What RAG Is — and Why Fine-Tuning Is Usually the Wrong Answer
The mental model that clarifies when to use RAG, fine-tuning, or neither
Two questions come up constantly when builders add AI to their products: "Should I fine-tune the model on my data?" and "Should I use RAG?" They are solving different problems, and confusing them is expensive.
Fine-tuning vs RAG — the real distinction
- Use RAG when — Your data changes frequently, you want factual grounding from specific documents, or you need the model to cite its sources
- Use fine-tuning when — You need a specific response format or style the base model will not produce, or you need better performance on a narrow, stable task type
- Use neither when — A well-engineered system prompt with examples solves the problem — this is the case far more often than people expect
Fine-tuning changes how the model thinks. RAG changes what it can read.

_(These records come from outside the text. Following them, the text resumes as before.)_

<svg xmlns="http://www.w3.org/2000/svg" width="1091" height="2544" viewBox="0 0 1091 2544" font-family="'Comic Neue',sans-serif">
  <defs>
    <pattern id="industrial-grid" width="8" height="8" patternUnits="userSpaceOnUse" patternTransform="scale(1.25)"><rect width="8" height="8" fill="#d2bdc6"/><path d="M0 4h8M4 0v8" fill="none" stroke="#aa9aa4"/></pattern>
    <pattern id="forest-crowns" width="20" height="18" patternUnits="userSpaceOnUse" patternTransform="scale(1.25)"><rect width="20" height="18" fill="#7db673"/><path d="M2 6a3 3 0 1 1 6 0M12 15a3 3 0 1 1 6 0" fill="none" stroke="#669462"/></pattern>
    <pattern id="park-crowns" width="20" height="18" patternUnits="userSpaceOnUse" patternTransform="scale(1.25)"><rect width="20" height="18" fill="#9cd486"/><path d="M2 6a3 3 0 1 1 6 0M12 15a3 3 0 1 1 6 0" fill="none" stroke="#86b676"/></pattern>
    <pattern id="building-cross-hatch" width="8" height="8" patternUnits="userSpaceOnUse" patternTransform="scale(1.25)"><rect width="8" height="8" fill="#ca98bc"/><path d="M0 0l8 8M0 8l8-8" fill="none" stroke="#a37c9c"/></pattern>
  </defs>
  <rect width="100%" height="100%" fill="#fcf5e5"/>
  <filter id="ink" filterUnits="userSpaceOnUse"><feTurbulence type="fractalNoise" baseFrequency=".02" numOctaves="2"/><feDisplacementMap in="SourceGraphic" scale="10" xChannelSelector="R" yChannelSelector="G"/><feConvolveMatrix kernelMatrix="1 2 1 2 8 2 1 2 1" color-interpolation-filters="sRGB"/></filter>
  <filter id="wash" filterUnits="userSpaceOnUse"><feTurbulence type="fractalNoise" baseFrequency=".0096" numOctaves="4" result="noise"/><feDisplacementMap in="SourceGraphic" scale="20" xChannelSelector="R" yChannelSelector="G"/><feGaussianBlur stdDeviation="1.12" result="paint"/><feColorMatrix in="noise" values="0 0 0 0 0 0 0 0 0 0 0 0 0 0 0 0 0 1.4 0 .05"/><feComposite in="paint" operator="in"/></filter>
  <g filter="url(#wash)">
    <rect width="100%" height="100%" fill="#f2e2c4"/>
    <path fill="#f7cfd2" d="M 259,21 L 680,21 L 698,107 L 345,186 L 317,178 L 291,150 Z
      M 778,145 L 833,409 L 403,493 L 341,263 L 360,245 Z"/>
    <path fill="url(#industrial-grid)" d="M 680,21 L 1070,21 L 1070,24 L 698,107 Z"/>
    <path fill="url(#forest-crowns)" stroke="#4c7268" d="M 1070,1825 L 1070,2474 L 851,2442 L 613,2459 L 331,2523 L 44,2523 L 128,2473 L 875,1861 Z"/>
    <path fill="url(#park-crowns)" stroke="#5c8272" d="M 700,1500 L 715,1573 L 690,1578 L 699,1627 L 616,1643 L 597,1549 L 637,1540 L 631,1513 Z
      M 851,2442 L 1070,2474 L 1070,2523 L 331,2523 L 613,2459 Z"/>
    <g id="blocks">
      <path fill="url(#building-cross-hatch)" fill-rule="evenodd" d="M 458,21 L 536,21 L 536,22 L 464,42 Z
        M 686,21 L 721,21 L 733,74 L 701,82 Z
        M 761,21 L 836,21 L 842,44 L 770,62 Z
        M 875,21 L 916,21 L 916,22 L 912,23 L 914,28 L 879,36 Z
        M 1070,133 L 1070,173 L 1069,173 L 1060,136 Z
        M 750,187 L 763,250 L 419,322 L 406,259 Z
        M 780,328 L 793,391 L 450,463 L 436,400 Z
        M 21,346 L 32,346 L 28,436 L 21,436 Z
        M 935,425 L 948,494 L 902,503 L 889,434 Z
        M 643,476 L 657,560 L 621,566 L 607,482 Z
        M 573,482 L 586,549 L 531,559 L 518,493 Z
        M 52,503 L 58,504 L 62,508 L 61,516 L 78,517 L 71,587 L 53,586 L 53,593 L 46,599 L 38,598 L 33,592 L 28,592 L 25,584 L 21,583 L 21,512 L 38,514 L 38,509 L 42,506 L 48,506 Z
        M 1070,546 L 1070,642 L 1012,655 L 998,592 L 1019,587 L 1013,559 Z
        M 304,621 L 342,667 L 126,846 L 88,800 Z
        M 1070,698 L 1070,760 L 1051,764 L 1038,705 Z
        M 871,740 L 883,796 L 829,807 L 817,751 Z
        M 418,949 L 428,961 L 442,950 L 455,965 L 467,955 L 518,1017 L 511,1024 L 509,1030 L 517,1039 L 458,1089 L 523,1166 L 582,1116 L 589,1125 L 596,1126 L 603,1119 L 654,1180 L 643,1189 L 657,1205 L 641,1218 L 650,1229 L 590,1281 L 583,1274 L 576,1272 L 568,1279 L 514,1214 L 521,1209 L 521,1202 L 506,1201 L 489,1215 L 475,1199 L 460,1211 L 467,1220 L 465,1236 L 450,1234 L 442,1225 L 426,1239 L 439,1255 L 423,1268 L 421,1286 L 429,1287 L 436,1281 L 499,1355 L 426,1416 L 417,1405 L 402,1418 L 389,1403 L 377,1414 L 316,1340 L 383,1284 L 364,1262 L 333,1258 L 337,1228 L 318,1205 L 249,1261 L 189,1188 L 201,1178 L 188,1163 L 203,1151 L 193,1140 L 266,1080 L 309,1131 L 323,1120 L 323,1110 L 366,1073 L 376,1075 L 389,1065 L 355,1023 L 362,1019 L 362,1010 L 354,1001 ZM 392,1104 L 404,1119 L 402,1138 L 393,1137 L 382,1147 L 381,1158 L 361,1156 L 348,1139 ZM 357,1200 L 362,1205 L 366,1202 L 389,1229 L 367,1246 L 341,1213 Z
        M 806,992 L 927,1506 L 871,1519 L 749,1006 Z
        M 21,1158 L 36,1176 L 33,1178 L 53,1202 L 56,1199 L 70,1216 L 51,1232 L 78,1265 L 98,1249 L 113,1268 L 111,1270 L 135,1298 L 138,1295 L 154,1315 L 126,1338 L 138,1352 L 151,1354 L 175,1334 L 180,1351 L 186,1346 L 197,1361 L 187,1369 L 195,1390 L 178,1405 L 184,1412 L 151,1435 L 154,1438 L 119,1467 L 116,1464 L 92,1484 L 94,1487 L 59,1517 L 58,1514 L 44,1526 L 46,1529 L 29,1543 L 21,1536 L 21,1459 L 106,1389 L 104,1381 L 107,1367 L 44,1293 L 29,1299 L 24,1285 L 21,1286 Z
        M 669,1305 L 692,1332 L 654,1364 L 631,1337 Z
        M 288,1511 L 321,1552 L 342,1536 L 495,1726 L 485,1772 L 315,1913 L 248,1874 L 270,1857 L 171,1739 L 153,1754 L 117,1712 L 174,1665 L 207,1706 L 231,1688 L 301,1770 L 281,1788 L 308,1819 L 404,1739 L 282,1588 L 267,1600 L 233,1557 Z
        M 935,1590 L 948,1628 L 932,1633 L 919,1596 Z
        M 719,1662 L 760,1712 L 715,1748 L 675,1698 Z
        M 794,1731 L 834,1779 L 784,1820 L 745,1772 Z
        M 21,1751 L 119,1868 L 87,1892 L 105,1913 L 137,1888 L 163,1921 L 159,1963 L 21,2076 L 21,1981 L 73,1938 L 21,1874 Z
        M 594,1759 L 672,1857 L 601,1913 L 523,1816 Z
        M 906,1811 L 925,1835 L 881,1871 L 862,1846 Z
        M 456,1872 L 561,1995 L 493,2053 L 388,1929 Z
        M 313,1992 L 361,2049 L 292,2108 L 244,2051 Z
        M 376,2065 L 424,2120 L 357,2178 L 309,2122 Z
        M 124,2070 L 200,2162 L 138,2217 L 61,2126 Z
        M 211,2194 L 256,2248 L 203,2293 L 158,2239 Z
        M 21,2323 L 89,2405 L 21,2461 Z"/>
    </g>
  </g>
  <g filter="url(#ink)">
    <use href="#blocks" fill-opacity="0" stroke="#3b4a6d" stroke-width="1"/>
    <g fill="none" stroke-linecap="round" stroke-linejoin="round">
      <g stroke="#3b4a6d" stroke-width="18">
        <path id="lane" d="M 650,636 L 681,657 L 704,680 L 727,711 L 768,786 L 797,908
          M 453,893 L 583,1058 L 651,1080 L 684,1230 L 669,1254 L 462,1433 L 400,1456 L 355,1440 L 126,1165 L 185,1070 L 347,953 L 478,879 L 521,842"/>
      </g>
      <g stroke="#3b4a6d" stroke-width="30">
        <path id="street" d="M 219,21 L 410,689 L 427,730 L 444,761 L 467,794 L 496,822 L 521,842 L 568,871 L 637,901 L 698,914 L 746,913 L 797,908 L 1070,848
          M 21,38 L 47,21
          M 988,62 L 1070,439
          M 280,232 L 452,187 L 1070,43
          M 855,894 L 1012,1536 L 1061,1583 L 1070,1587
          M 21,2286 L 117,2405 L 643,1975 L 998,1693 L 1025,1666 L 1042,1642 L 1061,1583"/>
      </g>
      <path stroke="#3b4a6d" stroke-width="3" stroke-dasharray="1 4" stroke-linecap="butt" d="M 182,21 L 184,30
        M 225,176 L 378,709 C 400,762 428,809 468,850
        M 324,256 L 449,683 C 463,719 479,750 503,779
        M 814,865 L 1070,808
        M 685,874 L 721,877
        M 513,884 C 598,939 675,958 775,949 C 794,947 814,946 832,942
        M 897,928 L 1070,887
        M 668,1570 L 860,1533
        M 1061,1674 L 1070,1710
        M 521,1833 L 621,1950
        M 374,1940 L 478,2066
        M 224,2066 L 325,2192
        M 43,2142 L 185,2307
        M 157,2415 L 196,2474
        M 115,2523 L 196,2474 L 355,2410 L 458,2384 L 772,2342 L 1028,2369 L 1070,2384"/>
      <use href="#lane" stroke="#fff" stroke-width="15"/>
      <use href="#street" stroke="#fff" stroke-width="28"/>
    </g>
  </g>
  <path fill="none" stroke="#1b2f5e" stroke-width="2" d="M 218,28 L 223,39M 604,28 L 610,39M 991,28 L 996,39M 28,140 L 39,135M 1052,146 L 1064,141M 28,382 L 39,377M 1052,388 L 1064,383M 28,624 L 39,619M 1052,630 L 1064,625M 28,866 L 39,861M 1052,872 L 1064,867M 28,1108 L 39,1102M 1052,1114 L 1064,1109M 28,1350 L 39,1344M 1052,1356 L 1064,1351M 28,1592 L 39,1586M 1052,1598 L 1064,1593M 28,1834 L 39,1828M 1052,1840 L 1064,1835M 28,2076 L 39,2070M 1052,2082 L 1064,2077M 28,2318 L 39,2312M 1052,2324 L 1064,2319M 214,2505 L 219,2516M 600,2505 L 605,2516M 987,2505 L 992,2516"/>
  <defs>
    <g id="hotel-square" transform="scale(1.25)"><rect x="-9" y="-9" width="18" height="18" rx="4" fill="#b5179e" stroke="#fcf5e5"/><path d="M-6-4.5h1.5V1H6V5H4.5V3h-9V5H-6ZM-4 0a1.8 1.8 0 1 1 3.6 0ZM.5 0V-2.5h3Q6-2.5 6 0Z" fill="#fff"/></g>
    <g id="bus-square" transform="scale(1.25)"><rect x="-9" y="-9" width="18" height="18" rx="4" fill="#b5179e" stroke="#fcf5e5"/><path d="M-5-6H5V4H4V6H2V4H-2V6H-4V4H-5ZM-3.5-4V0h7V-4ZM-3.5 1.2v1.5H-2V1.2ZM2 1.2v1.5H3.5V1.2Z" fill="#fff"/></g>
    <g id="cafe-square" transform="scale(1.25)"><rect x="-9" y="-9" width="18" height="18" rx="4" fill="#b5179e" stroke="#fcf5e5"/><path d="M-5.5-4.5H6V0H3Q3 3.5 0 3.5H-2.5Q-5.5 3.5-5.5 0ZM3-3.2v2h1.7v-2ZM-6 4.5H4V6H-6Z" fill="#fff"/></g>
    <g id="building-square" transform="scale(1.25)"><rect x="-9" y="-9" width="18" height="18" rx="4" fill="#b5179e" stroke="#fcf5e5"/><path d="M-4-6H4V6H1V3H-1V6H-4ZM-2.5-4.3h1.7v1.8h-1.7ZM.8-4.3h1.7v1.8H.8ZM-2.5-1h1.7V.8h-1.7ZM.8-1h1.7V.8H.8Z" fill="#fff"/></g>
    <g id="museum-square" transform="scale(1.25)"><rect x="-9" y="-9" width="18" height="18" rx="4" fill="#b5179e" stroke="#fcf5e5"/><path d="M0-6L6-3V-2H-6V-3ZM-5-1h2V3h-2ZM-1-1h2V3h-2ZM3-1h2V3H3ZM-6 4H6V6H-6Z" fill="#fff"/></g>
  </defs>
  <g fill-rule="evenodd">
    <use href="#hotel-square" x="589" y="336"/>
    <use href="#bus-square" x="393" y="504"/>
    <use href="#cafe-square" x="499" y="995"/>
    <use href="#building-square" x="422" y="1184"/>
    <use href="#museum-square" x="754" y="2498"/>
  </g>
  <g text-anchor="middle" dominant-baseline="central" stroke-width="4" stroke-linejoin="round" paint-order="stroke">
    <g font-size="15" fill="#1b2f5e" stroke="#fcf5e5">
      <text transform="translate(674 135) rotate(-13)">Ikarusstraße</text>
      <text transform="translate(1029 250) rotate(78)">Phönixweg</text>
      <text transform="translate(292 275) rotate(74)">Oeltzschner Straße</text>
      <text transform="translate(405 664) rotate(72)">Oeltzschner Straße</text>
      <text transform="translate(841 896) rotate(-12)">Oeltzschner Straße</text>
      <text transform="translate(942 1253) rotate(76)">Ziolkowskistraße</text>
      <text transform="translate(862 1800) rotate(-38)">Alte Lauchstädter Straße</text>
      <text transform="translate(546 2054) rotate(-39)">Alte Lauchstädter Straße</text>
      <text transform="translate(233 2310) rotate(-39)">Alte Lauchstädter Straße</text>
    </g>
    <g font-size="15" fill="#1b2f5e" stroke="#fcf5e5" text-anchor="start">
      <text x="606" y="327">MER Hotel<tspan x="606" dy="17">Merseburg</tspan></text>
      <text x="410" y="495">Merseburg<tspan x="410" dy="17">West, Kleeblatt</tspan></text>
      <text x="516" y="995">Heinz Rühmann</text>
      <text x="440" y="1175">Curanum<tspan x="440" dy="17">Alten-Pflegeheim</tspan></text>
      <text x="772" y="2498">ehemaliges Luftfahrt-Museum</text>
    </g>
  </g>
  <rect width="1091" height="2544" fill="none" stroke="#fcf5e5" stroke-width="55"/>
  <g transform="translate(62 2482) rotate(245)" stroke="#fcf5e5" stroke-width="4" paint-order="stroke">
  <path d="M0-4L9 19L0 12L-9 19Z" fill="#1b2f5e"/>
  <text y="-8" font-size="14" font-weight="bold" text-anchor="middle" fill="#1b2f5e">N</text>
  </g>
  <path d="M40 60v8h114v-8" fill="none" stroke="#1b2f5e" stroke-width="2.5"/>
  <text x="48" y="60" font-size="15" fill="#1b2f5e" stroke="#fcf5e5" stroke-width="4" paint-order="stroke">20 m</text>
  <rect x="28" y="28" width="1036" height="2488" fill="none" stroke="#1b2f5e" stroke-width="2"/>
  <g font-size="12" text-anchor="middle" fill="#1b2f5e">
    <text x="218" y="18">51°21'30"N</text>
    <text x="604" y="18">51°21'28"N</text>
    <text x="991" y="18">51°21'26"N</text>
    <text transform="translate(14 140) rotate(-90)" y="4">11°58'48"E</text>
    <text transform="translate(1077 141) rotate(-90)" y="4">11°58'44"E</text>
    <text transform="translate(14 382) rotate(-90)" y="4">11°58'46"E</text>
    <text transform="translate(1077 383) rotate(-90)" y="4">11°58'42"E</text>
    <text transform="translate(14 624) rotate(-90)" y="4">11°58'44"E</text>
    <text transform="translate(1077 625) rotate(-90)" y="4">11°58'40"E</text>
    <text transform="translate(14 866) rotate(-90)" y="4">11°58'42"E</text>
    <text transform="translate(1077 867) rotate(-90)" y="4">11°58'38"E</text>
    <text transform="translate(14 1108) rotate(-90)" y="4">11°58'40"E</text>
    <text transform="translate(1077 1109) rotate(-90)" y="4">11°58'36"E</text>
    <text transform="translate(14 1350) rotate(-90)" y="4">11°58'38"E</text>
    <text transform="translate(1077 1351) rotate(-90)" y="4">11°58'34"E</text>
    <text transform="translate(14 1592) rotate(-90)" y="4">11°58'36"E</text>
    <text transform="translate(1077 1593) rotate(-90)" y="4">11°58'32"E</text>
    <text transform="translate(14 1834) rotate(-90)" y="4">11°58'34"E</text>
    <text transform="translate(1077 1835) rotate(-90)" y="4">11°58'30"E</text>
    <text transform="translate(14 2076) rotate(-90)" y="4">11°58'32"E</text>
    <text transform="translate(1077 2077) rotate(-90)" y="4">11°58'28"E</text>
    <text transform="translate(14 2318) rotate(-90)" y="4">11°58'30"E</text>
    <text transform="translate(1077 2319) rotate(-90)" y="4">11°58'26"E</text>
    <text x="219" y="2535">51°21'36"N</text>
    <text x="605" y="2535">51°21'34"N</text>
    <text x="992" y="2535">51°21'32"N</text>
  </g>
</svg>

Imagine hiring an expert consultant. Fine-tuning is like sending them to a 6-month retraining programme so they have new skills baked in. RAG is like giving them a briefing pack of relevant documents before each meeting. The briefing pack is faster, cheaper, and can be updated daily. Retraining only makes sense when the task itself requires a different skill set.
What RAG actually does
- Ingest phase (offline) — Split documents into chunks → embed each chunk as a vector → store in a vector database
- Query phase (real-time) — Embed the user's question → find the most similar stored chunks → include them in the Claude prompt
- Generation phase — Claude reads the retrieved chunks and answers the question based on your actual content — not training data
When RAG fails
- Retrieval misses the relevant chunk — The answer exists in your docs but the similarity search does not surface it — usually a chunking or embedding model problem
- The retrieved chunk is out of context — A chunk that makes sense in isolation fails when it is missing the surrounding document context
- The model ignores the retrieved context — This happens when the system prompt is not explicit enough about using the provided context
RAG does not prevent all hallucinations
If the answer is not in your knowledge base, Claude may still try to answer from general training data. Always instruct it explicitly: "If the answer is not in the provided context, say you do not have that information."
Try this
Write out three questions a user of your product would ask that require specific knowledge only you have (not public knowledge). These are the exact queries your RAG system needs to answer correctly. Keep this list — lesson 7 uses it to evaluate your retrieval quality.